Well I was going to order one for hols, but E doesn't wear belts! Is there no way to clip it somehow..... Hmmmmm, seems a little limited. How will you use it on hols?

Xxoo


----------



## Sugarbum (Jul 6, 2010)

I'll put an ordinary belt through it or somehow adapt the spibelt in combo with it!

It could possibly go in a large pocket?? Perhaps I am trying to be over creative!


----------



## Patricia (Jul 8, 2010)

Do you think that the pump clip itself will somehow work in combination...? We don't have a spibelt, and he's rather anti wearing one for some reason... He probably *will* always have pockets (prob on *outside* of shorts, as is fashion), but do you think cooled (eg ballooned up) frio will be heavy ish too, and crash against legs in pocket....Lordy....

xxoo


----------



## tracey w (Jul 8, 2010)

Just wondering if its just a bit gimicky? (playing devils advocate here )

I have the frio travel pouch which is brilliant for transporting insulin on journeys until you can put in the fridge etc. But to be honest do you really need to keep the pump chilled? I had no problems with it on  my holiday last year. Obviously I tried to keep it out of direct sunlight but all was fine. Plus, I have taken to wearing my pump in my bra mostly these days, that would be soooooooooooooo cold!


----------



## Sugarbum (Jul 8, 2010)

Patricia said:


> Do you think that the pump clip itself will somehow work in combination...? We don't have a spibelt, and he's rather anti wearing one for some reason... He probably *will* always have pockets (prob on *outside* of shorts, as is fashion), but do you think cooled (eg ballooned up) frio will be heavy ish too, and crash against legs in pocket....Lordy....
> 
> xxoo



I tell you P, not a truer word spoken. I was at work today and the thermometre for  the room I was in was 30.9- we were all wet with sweat and it really wasnt pretty. My pump was really warm on body heat, but I'm not high so I can only conclude my insulin is still good to go.

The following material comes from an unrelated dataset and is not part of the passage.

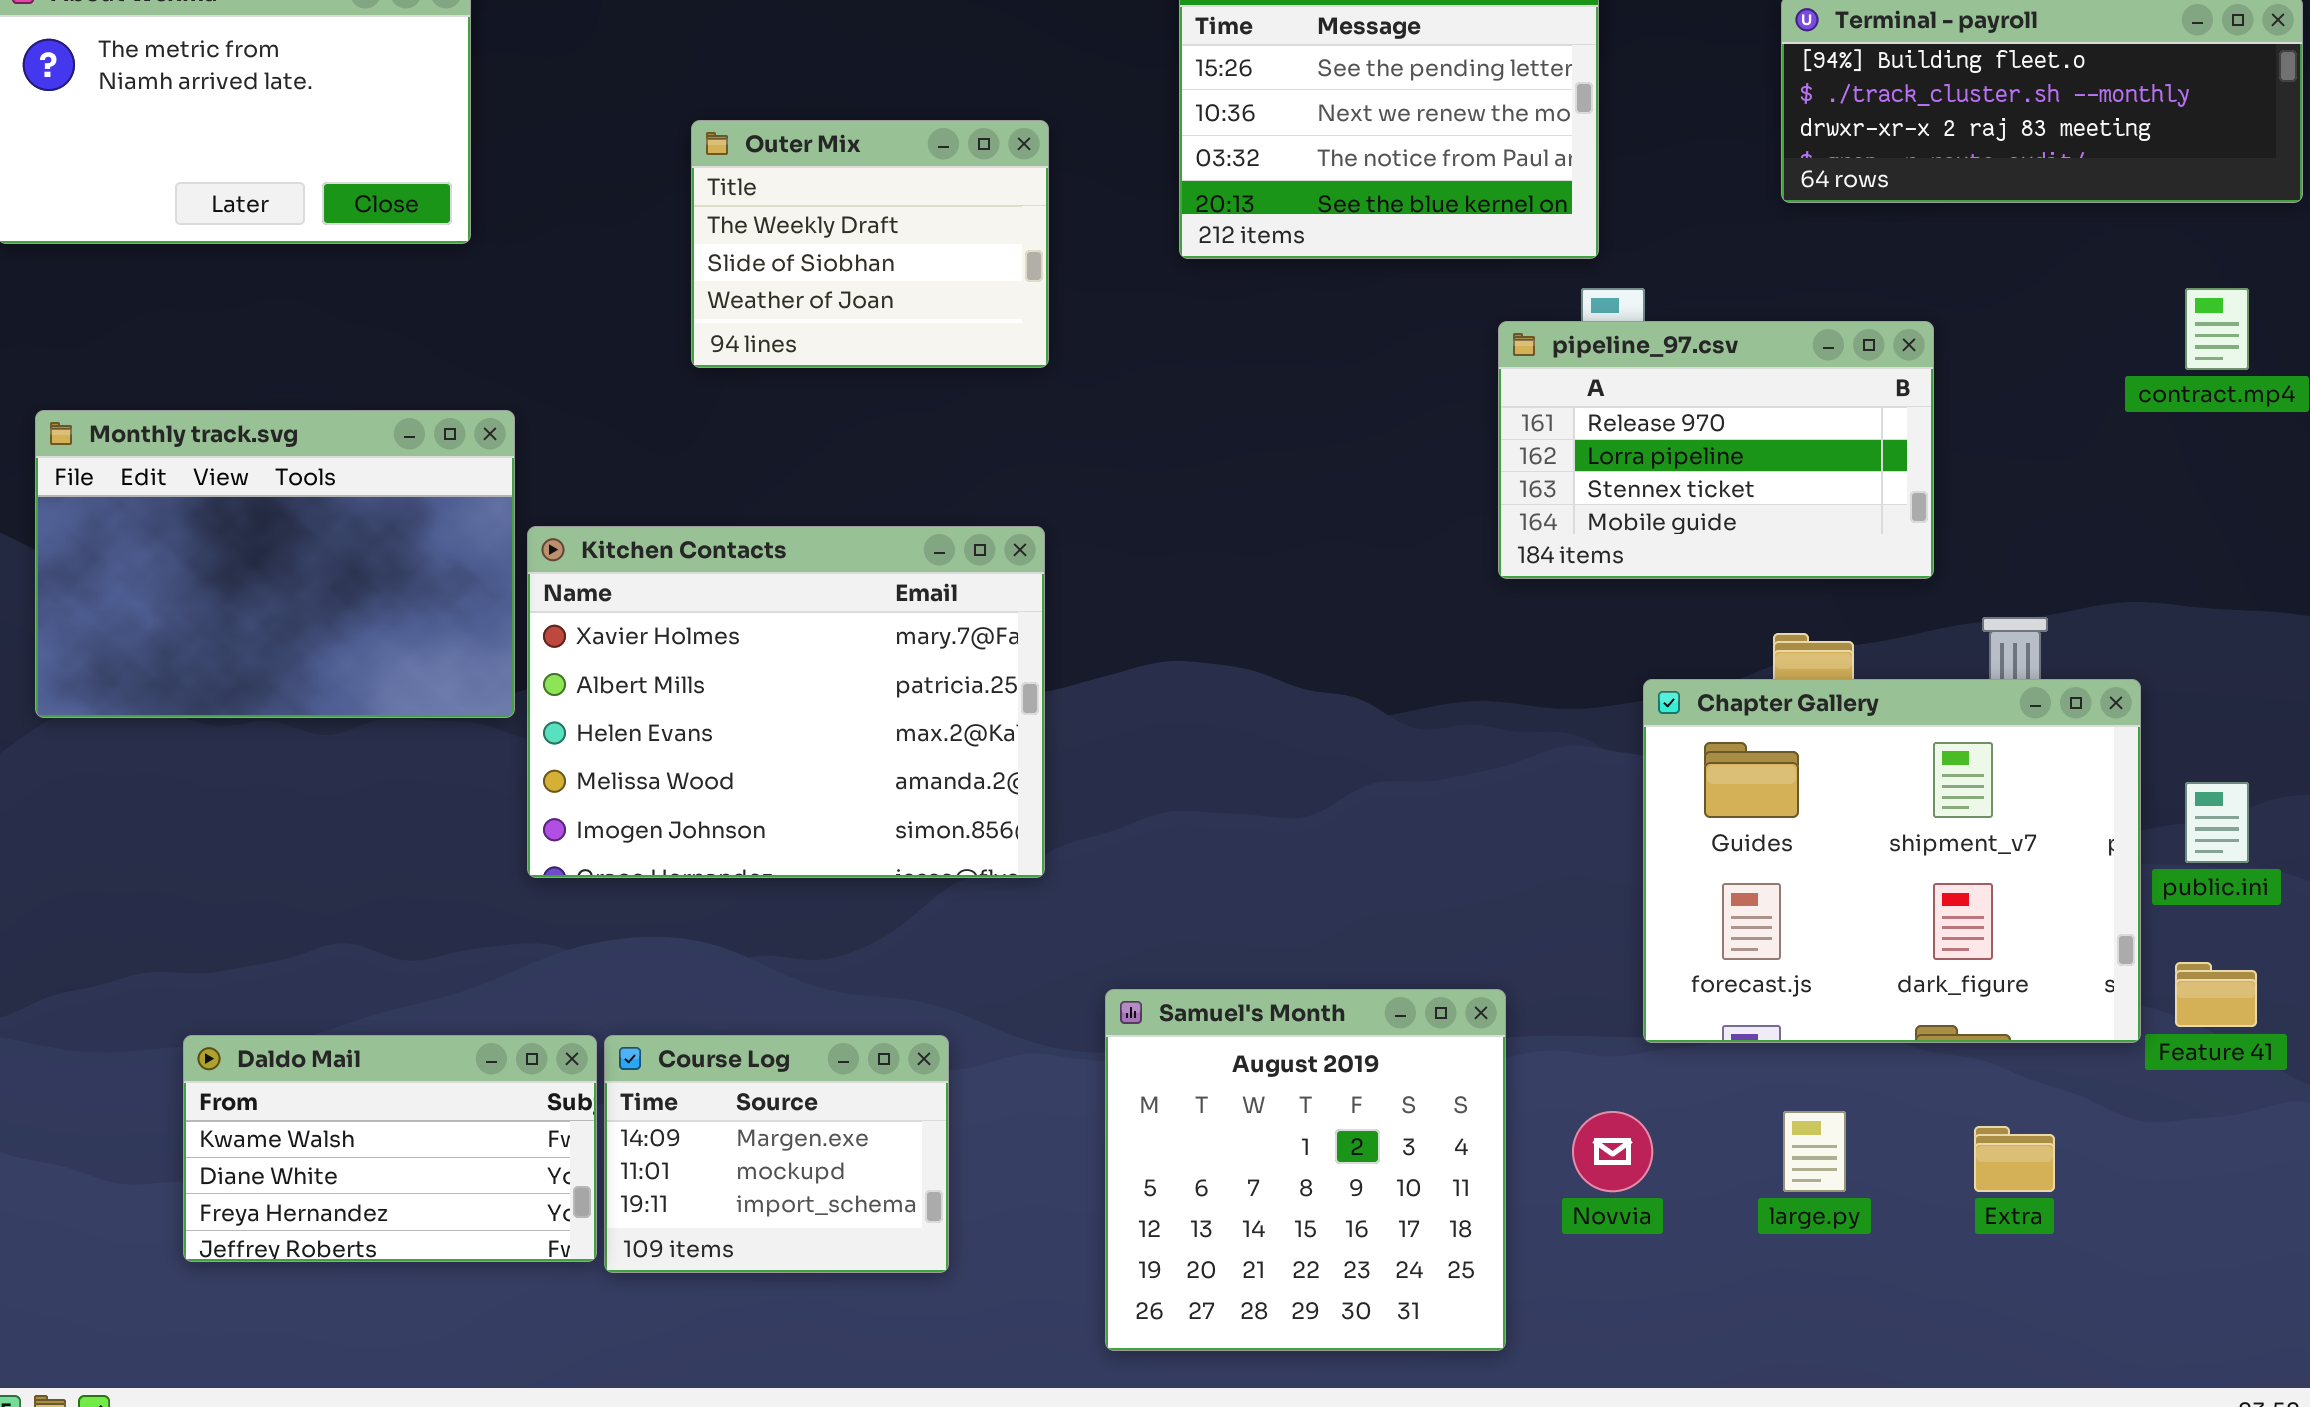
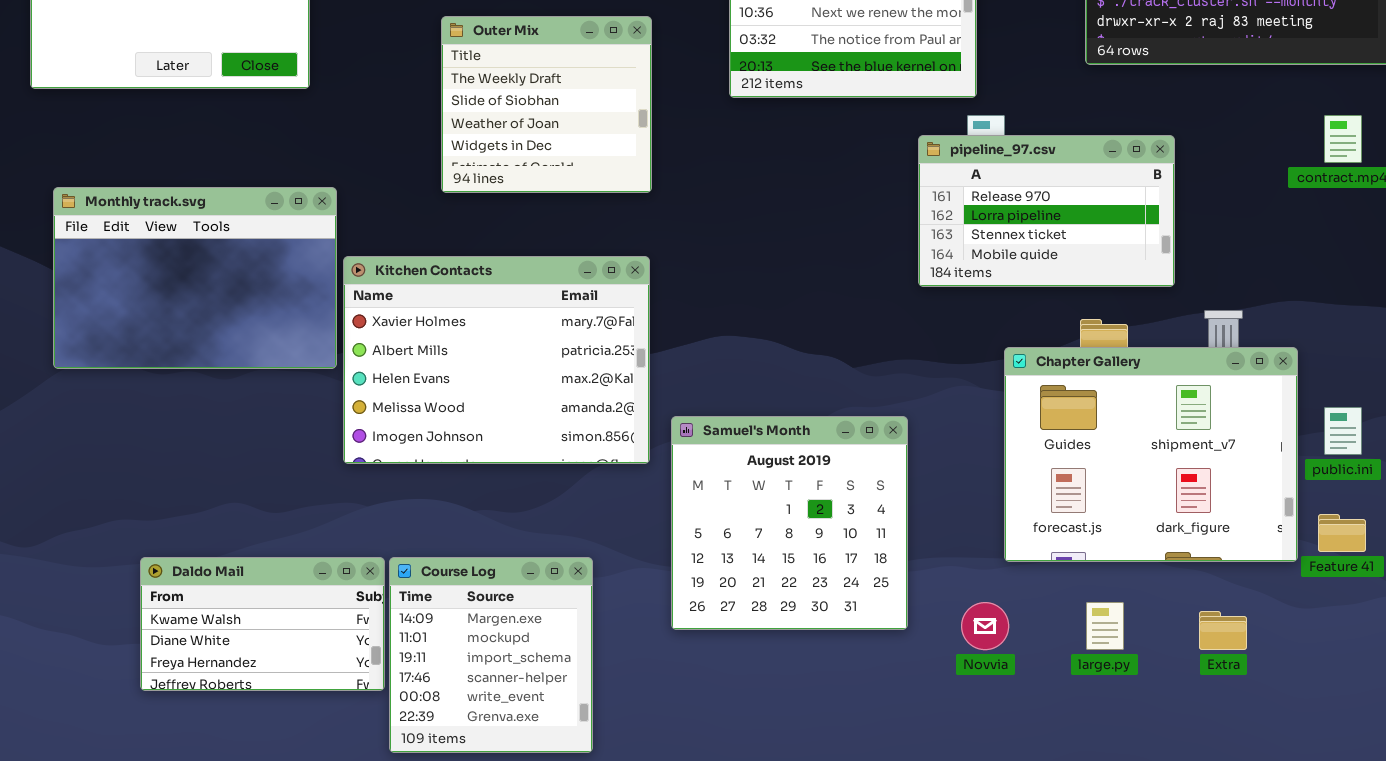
Outer Mix: [691,120,1049,368] -> [441,16,652,193], resized
Samuel's Month: [1105,989,1506,1351] -> [671,416,908,630], moved
Course Log: [604,1035,949,1273] -> [389,557,593,753], resized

What did cross my mind was that the frio pump would still have been too bulky for work (I wear a lot of equip on my waist already- no room for this!). I think its probably going to be bulky, certainly I agree with your thoughts on a leg pocket- no no no....

I can see this being good for lying on the beach and staying attached, TBH, thats it.

When I get using, I will feed back but for now I would suggest hanging fire!


----------



## Patricia (Jul 9, 2010)

Well sheesh, diabetes, eh?!

Am now wondering if will be useful for just *holding* pump when in in pool, or generally disconnected. Can imagine is pain in butt to keep pump cool in the middle of things - will he run inside and put in fridge or in shade?! Hmmmm... Or maybe we just get large frio bag, which prob need for transporting insulin and a spare pen and glugogen.... All that goes in fridge upon arrival, then freed up for pump upon arrival?

And here's another question: do you have a waterproof bag for pump or kit? I can imagine either or both being imp for beach, sand... And in our two weeks of hot weather, we may well hit beach for change....

Argh! Feel I will never make the decisions I need to make!

Xxoo


----------



## Viki (Jul 27, 2010)

Sitting in my animas pump refresher session now! Will Update tonight when I get home, fingers crossed I learn something dramatic!


----------